The Court also denies claimant's request for sanctions against Assistant Attorney General Marmelstein. Mr. Marmelstein's conduct in defending the pending claims does not, in any way, warrant sanctions.

Accordingly, Claimant's motion for a default judgment and sanctions is DENIED. Defendant's cross-motion to permit the filing and service of an answer to Claim No.105792 is GRANTED. Defendant is directed to file and serve an answer within 30 days of the date this Decision and Order is filed with the Clerk of the Court.

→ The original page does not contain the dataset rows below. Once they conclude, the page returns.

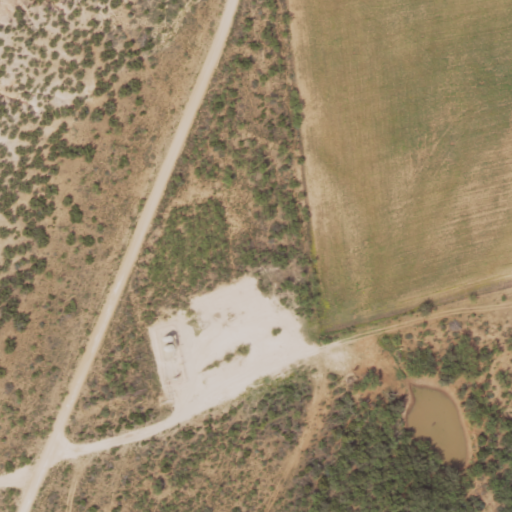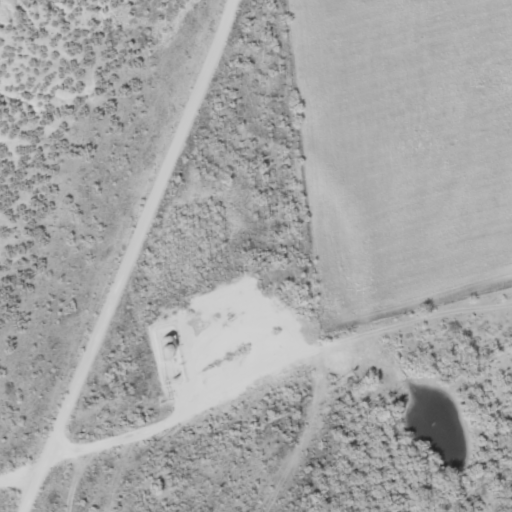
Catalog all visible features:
road: (120, 255)
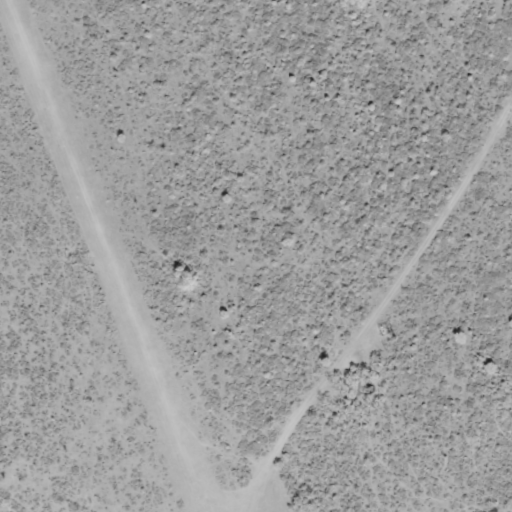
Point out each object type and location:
airport runway: (96, 256)
airport apron: (243, 497)
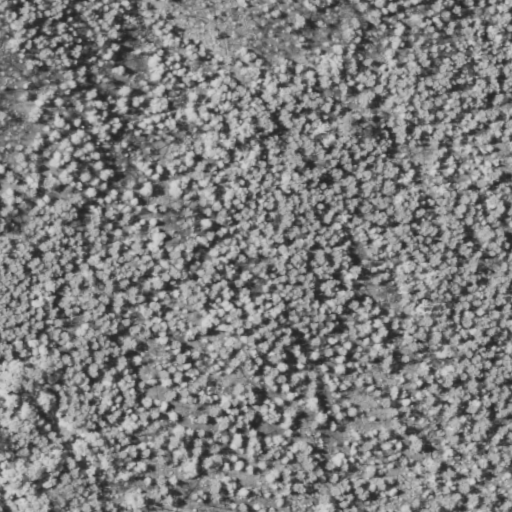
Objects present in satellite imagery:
park: (256, 256)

Claim Number 101924-A, Motion No. M-67899
Claimant makes a motion requesting sanctions against the Assistant Attorney General assigned to this claim, and seeks costs against the defendant for the frivolous motion practice allegedly engaged to solely harass claimant. Claimant asserts that defendant has made a "Motion to Compel" for claimant's alleged failure to provide discovery responses. However, defendant's motion was never calendared in accordance with the Uniform Rules for the Court of Claims §206.8(b). As a result, the Court denies claimant's motion as moot.


April 27, 2004
Syracuse, New York

HON. DIANE L. FITZPATRICK
Judge of the Court of Claims



The Court has considered the following documents in deciding these motions:


Claim Number 105792, Motion Number M-67250


Notice of Motion...............................................................................................1


Affidavit of Charles Jones, in support...............................................................2


Affirmation in opposition of Joel L. Marmelstein, Assistant Attorney

General...................................................................................................3


Claim No. 105792, Motion No. M-67753; Cross-Motion No. CM- 67788;


Notice of Motion................................................................................................4

Affidavit of Charles Jones, in support, with exhibits attached thereto.....................................................................................................5


Affirmation in opposition of Joel L. Marmelstein, Assistant Attorney

General with exhibits attached thereto...................................................6

Notice of Cross-Motion......................................................................................7


Affirmation of Joel L. Marmelstein, in support of cross-motion

with exhibits attached thereto...............................................................8


Claim No. 105792, Motion No. M-67813


Notice of Motion................................................................................................9

Affidavit of Charles Jones, in support of motion and in opposition

to CM-67788, with exhibits attached thereto........................................10


Affirmation in opposition of Joel L. Marmelstein, Assistant Attorney

General with exhibits attached thereto...................................................11


Claim Number 101924-A, Motion No. M-67899


Notice of Motion.................................................................................................12

Affidavit of Charles Jones, in support with exhibits attached thereto.....................................................................................................13


Affirmation in opposition of Joel L. Marmelstein, Assistant Attorney

General with exhibits attached thereto...................................................14


Affirmation of Joel L. Marmelstein, filed January 6, 2004................................15


[1]It is the Chief Clerk's practice to assign claims in accordance with CPLR 506(b), which provides, in relevant part, "that proceedings against a body or officer are to be commenced ‘where the respondent made the determination complained of ... or where the material events otherwise took place or where the principal office of the respondent is located'" (Fleurival v State of New York, Ct. Cl., unpublished decision of Read, J., signed January 8, 2001, Cl. # 103236, M-62722, UID #2001-001-004).